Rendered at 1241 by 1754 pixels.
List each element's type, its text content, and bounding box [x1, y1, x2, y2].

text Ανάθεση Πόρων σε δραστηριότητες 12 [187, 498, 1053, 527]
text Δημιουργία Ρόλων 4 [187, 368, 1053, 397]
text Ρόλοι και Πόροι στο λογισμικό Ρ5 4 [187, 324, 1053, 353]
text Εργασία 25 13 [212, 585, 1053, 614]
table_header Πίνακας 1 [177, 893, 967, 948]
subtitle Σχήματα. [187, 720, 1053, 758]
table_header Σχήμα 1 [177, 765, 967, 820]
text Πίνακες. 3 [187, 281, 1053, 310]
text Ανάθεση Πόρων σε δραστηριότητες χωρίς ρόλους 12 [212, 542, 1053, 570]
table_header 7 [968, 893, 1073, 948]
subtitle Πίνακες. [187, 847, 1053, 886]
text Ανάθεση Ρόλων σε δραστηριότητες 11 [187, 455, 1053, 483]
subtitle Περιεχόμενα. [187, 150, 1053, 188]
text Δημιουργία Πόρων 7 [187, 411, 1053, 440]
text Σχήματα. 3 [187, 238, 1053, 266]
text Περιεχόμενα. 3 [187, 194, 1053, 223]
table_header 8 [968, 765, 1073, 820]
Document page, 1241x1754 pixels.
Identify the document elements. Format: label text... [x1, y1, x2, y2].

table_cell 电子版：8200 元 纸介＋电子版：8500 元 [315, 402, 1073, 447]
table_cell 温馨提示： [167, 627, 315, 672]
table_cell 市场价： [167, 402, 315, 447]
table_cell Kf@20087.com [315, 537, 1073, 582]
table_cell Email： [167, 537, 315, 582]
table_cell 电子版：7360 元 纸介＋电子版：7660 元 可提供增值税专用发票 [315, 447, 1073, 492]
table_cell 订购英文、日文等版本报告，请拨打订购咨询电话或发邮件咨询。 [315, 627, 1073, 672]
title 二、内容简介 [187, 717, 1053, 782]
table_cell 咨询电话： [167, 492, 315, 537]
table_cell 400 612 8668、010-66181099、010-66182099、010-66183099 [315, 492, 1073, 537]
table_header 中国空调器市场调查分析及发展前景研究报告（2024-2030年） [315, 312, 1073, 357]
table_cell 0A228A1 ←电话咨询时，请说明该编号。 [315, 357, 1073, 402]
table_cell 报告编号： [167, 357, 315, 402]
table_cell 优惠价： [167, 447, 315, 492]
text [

▸ EXERCISE AIM
Search the entries for the word "pixels". Copy each line where it appears.

▸ ANSWER TO THE EXERCISE
Rendered at 1241 by 1754 pixels.
Document page, 1241x1754 pixels.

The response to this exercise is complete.